"Going away by the train," Doris said regretfully. "Would we were going away in a carriage! We shall leave Orelay knowing nothing of it but this suite of apartments."

"There is no reason why we should not drive," and I stopped packing my bag, and stood looking at her.

"I wonder if we should have stayed three days if we had not discovered these rooms? Dear one, I think I should not have meant so much to you in those humbler rooms: you attach much importance to these cornices and hangings."

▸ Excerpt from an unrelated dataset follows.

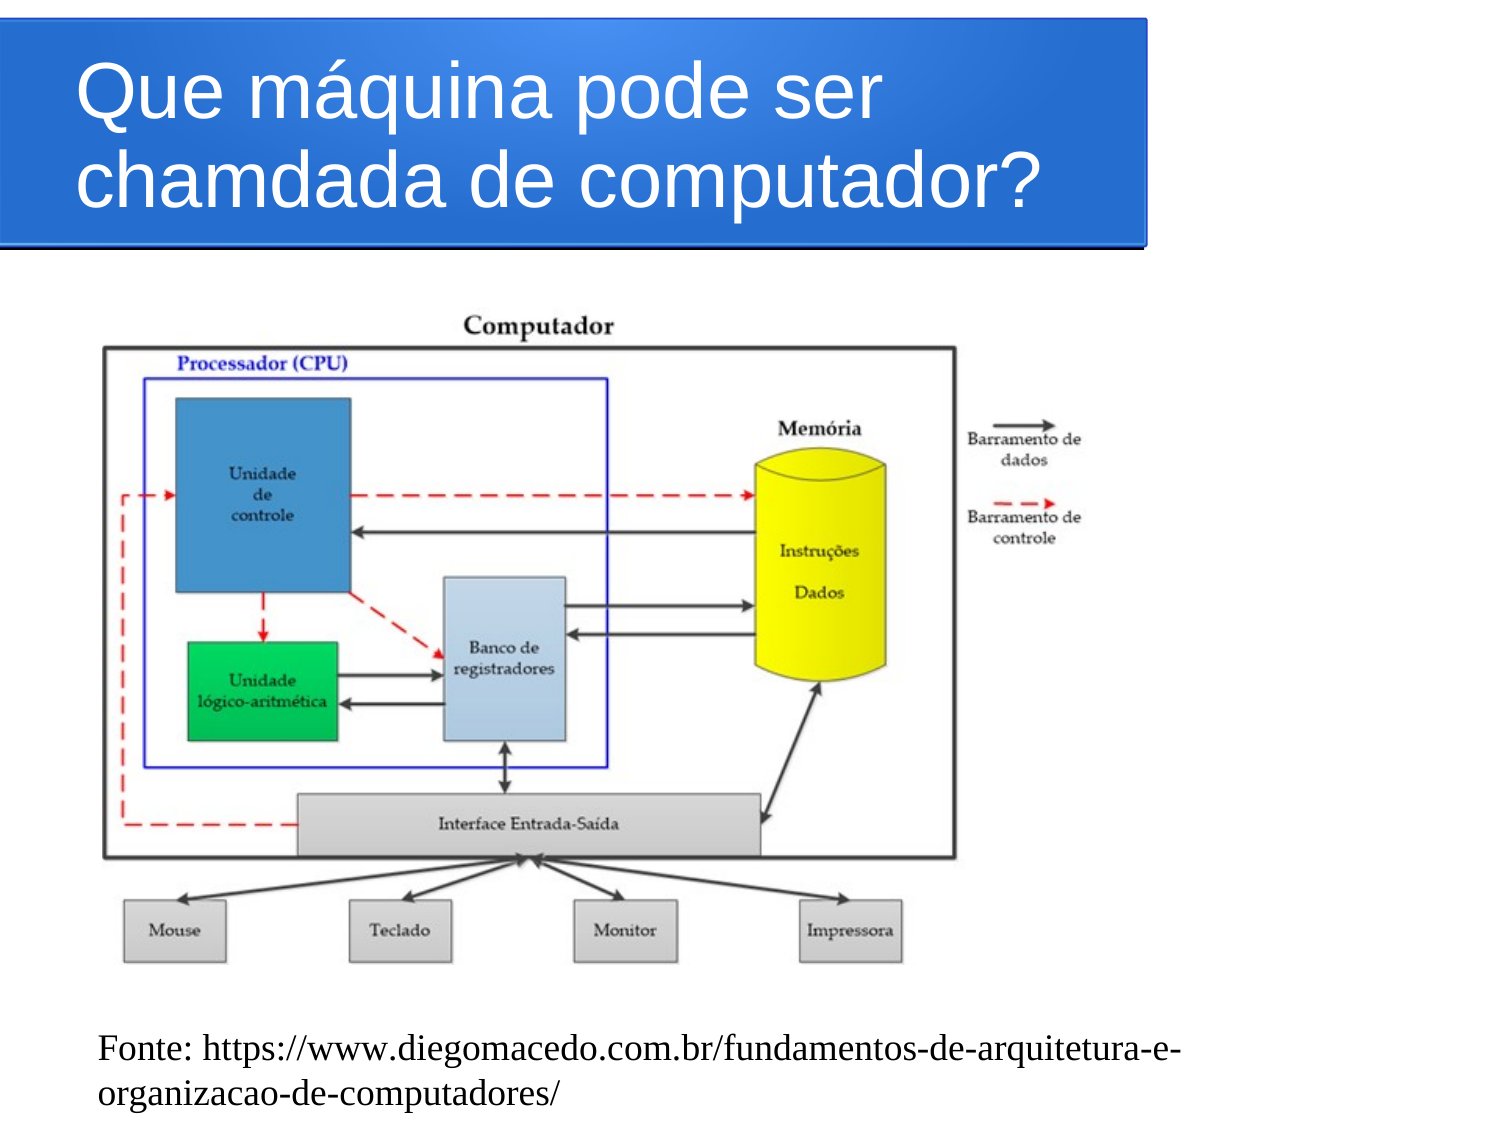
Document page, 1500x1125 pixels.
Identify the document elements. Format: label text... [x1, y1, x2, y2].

title Que máquina pode ser chamdada de computador? [75, 42, 1120, 229]
picture [102, 307, 1087, 965]
text_box Fonte: https://www.diegomacedo.com.br/fundamentos-de-arquitetura-e-organizacao-de-computadores/ [82, 1015, 1382, 1121]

"I should have loved you always, Doris, but I think I can love you better here," and with our bags in our hands we wandered from the bedroom into the drawing-room and stood admiring its bygone splendour. "Doris, dear, you must play me 'The Nut Bush.' I want to hear it on that old piano. Tinkle it, dear, tinkle it, and don't play 'The Nut Bush' too sentimentally, nor yet too gaily."

"Which way will you have it?" she asked; "'a true love's truth or a light love's art'?"

"I would have it dainty and fantastic as Schumann wrote it, 'only the song of a secret bird.'"

"With a pathos of loneliness in it?"

"That is it," I cried, "that is the right time to play it in, without stress on either side.... No, you mustn't leave the piano, Doris. Sing me some songs. Go on singing Schumann or Schubert; there are no other songs. Let me hear you sing 'The Moonlight' or 'The Lotus-flower.' Schumann and Schubert were the singing birds of the fifties; I love their romantic sentimentalities, orange gardens, south winds, a lake with a pinnace upon it, and a nightingale singing in a dark wood by a lonely shore; that is how they felt, how they dreamed." And resigning herself to my humour, she sang song after song till at last, awaking from a long reverie of music and old association of memories, I said, "Play me a waltz, Doris; I would hear an old-time waltz played in this room; its romantic flourishes will evoke the departed spirits." And very soon, sitting in my chair with half-closed eyes, it seemed to me that I saw crinolines faintly gliding over the floor, and white-stockinged feet, sloping shoulders and glistening necks with chignons--swan-like women, and long-whiskered cavaliers wearing peg-top trousers and braided coats dancing or talking with them.... The music suddenly stopped and Doris said:

"If we are to catch our train we must go on with our packing."

"You mustn't talk to me of trains," and overcome with a Schumann-like longing and melancholy I took her in my arms, overcome by her beauty. She was perfection. No Chelsea or Dresden figure was ever more dainty, gayer, or brighter. She was Schumann and Dresden, but a Dresden of an earlier period than Schumann; but why compare her to anything? She was Doris, the very embodiment of her name.